In our first callback function we didn't define any names. To demonstrate what typically happens to state inside the scope of a callback let's make a function that creates some state.

def quux():
    plugh = "xyzzy"
    return plugh

When we execute this function we get the expected result.

>>> quux()
'xyzzy'

After the function is executed we can see that the plugh name is not defined.

>>> plugh
Traceback (most recent call last):
  File "<stdin>", line 1, in <module>
NameError: name 'plugh' is not defined

This is because when the function is finished executing its frame is removed from the call stack along with any locally defined variables. By itself our callback can't remember anything.

Stateful Callbacks

Alright, so we know what callbacks are, we know what state is. How can we combine the two to make a callback that retains its state? As we saw above we can't rely on any state that we define inside our callback. The trick to making a stateful callback is to rely on names bound to an external scope.

To motivate creating a stateful callback let's say that we still want to sort users like we did above, only now we have 1 Million users. It's going to take a while to sort those users, so it would be nice to have a progress report so we know something is still happening, maybe once per 10,000 users.

Using Functions

To use names bound to an external scope with a plain ol' function as our callback we'll need to take advantage of closures (which could be an entirely separate post). Here's a function that allows us to use our original by_age and by_name sorters while still giving us progress.

def sort_reporter(func):
    state = dict(count=0)  # We can't just call this 'count'...

    def _sort_reporter(user):
        state['count'] += 1  # Because we'd get an UnboundLocalError here.
        if state['count'] % 10000 == 0:
            print("Sorted {count} users.".format(count=state['count']))
        return func(user)

    return _sort_reporter

We can use it like so.

>>> sorted_users = sorted(users, key=sort_reporter(by_name))
Sorted 10000 users.
Sorted 20000 users.
# Lots more of this...

How does it work? The key is the state dictionary. It lets us keep a mutable reference to a name defined outside the scope of the actual reporter function, _sort_reporter. As the sorted built-in is processing our users each new call to _sort_reporter still gets to refer to the original state.
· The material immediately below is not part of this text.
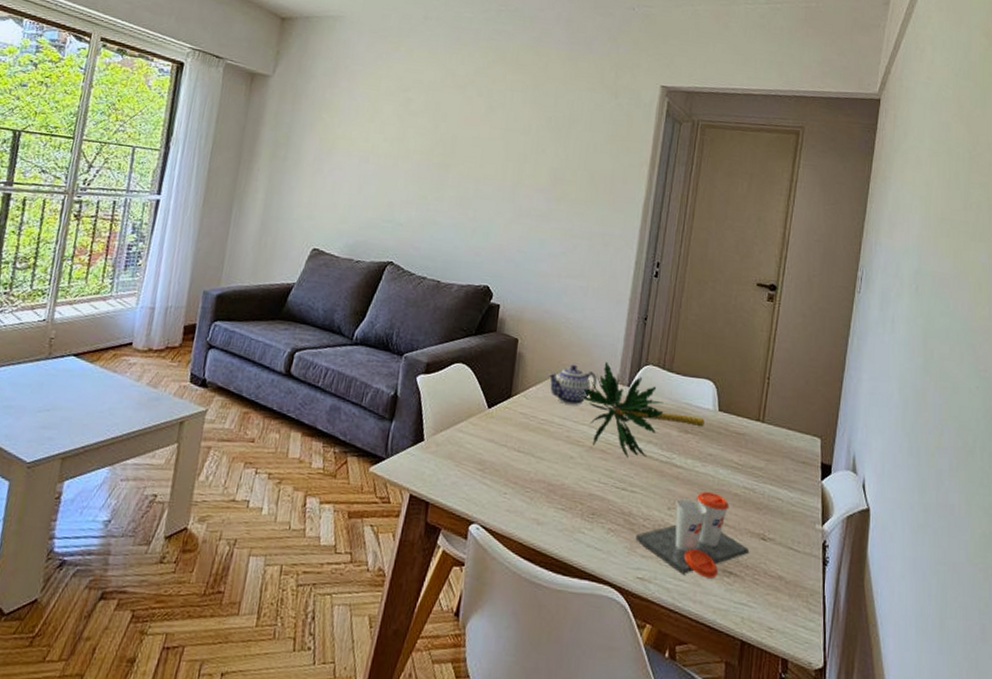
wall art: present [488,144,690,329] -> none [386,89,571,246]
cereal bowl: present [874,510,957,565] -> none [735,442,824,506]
Note: We could avoid having a state dictionary by using Python 3's nonlocal keyword, but then I'd miss an opportunity in the bonus section.

Using Classes

If the functional approach doesn't suit you we can also tackle this problem from an object-oriented angle. Python lets classes define a __call__ method which makes them callable. This isn't strictly necessary for an OOP approach, but when we're making callbacks it's nice to be able to treat our instances as functions.

class SortReporter:
    def __init__(self, func):
        self.func = func
        self.count = 0

    def __call__(self, user):
        self.count += 1
        if self.count % 10000 == 0:
            print("Sorted {count} users.".format(count=self.count))
        return self.func(user)

Just as easy to use as our functional option.
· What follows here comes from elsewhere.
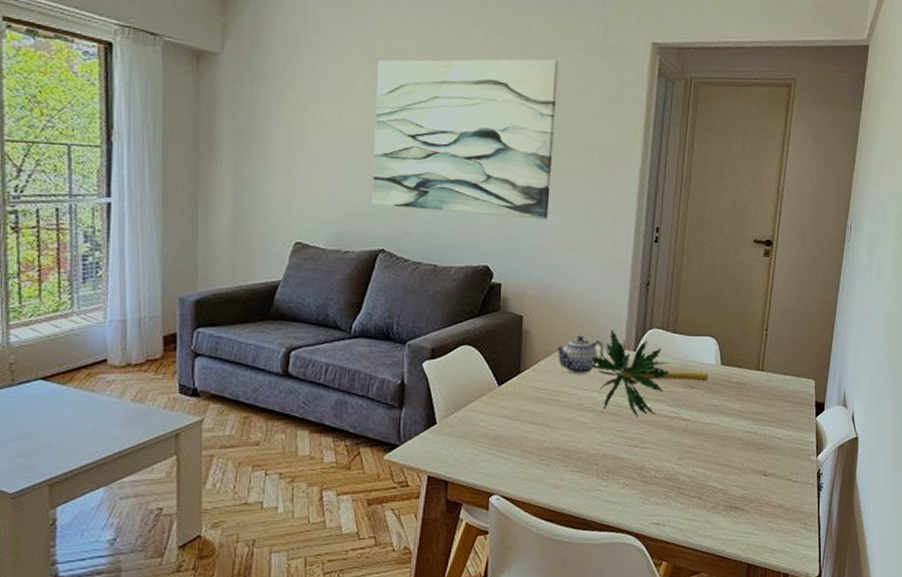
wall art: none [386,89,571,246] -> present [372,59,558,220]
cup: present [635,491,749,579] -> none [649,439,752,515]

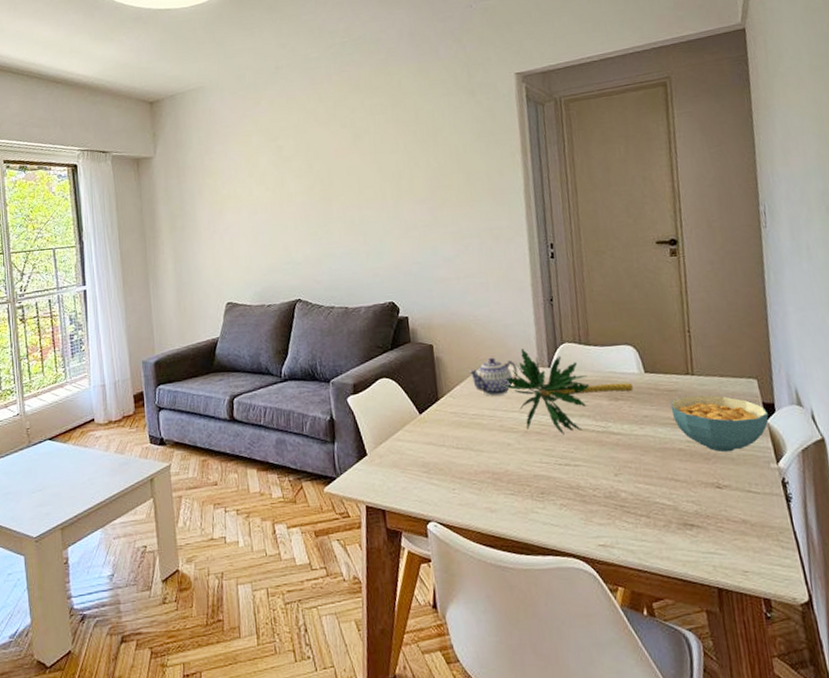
wall art: present [372,59,558,220] -> none [275,107,443,262]
cereal bowl: none [738,389,818,444] -> present [670,394,769,453]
>>> sorted_users = sorted(users, key=SortReporter(by_age))
Sorted 10000 users.
Sorted 20000 users.
# One eternity later...

Conceptually, this works for much the same reason that the functional approach does. The SortReporter instance and all its associated state lives on because the sorted built-in is carrying around a reference to it and it just pretends to be a plain ol' function whenever sorted needs it to be one.

Which Should I Use?

Neither approach is any more or less valid than the other. For this particular example there isn't much more code or complexity either way. I generally regard functions as being simpler than classes, so I prefer those when possible, but classes also provide good structure for more complex callbacks. Try them both!

Bonus

As homework a bonus, try instantiating a SortReporter and examining its __dict__ attribute. Meditate on what you find there and how it relates to the state dictionary in the functional approach.

If you get really bold and want to try for extra credit assign the return value of the sort_reporter function to some variable and examine its __closure__ attribute. This may help you explain why the state dictionary doesn't disappear after the sort_reporter function is called.